Laura was a 2004 graduate of Upper Cape Tech, majoring in cosmetology, but later realized that profession did not suit her. At the time of her death she was working in retail management. Laura was a born-again Christian who was an active member of Calvary Chapel of Sandwich.
She was a healthy, happy young woman who was loved by many. Over 600 people attended Laura’s funeral.
But she was a human being who made a tragic mistake. She paid for that mistake with her life and that of her pre-born child. Her family still misses her terribly.
The abortionist who was responsible for Laura’s death was a Harvard-educated man named Rapin Osathanondh, who operated two offices in the Cape Cod area of Massachusetts.
Once Operation Rescue published an article about the abortion-related death, we were contacted by Laura’s mom, Eileen Smith. Smith told Operation Rescue that two days after Laura’s death, she gave a full interview to the local newspaper, which was scheduled to be published on the day of Laura’s funeral. The article never appeared, leading her to believe there were ongoing efforts to cover up her daughter’s death.
She was desperate to make sure it was not swept under the rug. We helped her file a medical board complaint against Osathanondh and make contact with the District Attorney.
But Eileen Smith was on a mission, and would not rest until the truth came out. She contacted one of Osathanondh’s employees, Kim Nichols, who then came forward and told the authorities what really happened to Laura.
Laura had been given a dangerous anesthesia drug without proper emergency equipment and supplies on hand.
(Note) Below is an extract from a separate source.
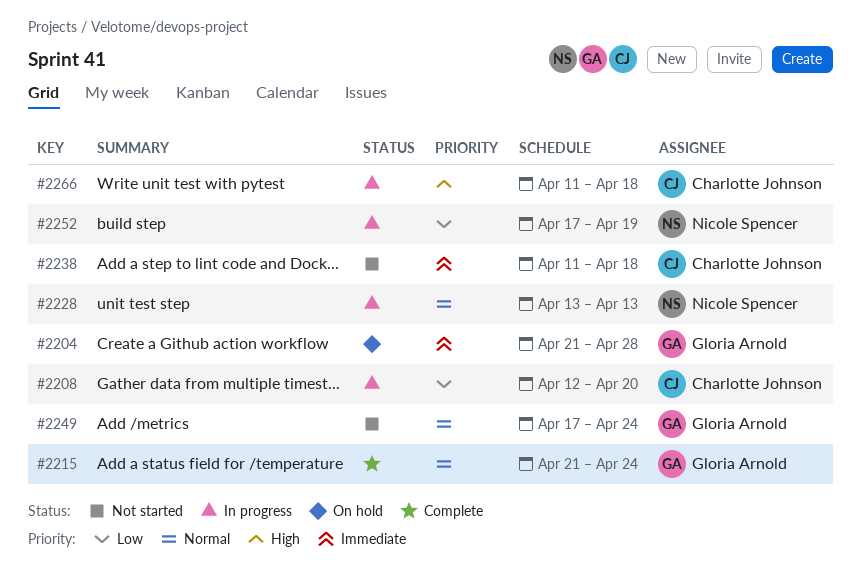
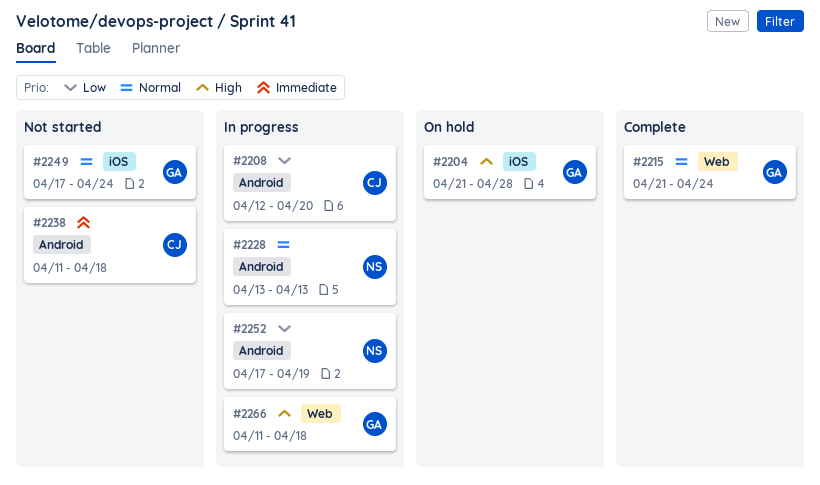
#2204, priority: Immediate -> High
#2266, owner: Charlotte Johnson -> Gloria Arnold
She went into cardiac arrest and died on the abortion table. Later Osathonondh purchased the missing equipment and backdated it to look like those items were present during Laura’s medical emergency. When the medical board questioned him, he gave a phony story about what happened.
Once Nichols was interviewed and explained the truth, the Board began disciplinary action against him. In February, 2008, Osathanondh relinquished me Massachusetts medical license and promised never to apply for another one in any state. His two offices, including the Women’s Health Center, in Hyannis where Laura died.
“I will never forget Laura Hope Smith, whose life was snuffed out along with her child, as I stood there holding her hand, thinking I was helping her!” said Nichols, who is now pro-life and expressed a desire to volunteer for a pregnancy care center.
Osathanondh was later charged with manslaughter in Laura’s death. On September 13, 2010, three years to the day after he killed Laura, Osathanondh pled guilty to one count of manslaughter and was sentenced to six months in jail. He was taken away in handcuffs.
That same day, he settled a civil suit brought by Eileen Smith for $2 million.
Laura’s death had a lasting impact on her friends, especially Chelsea Freeman. After Chelsea became pregnant, her pre-born daughter was diagnosed with Down Syndrome. She was told she should get an abortion.
“When Laura passed away, it changed my views on abortion,” Chelsea told a reporter. After viewing her daughter on ultrasound, she knew she could never harm her baby. Chelsea’s baby, saved out of Laura Hope Smith’s tragedy is now eight years old.
Maybe jail and a civil judgment wasn’t perfect justice, but at least Osathanondh paid some penalty for what he did, and he will never be able to kill another baby – or mother – through abortion again. While nothing can ever bring Laura back, we can remember her and the lessons learned from her tragedy, and celebrate the changes in the hearts of those around her. But, ten years later, it still hurts.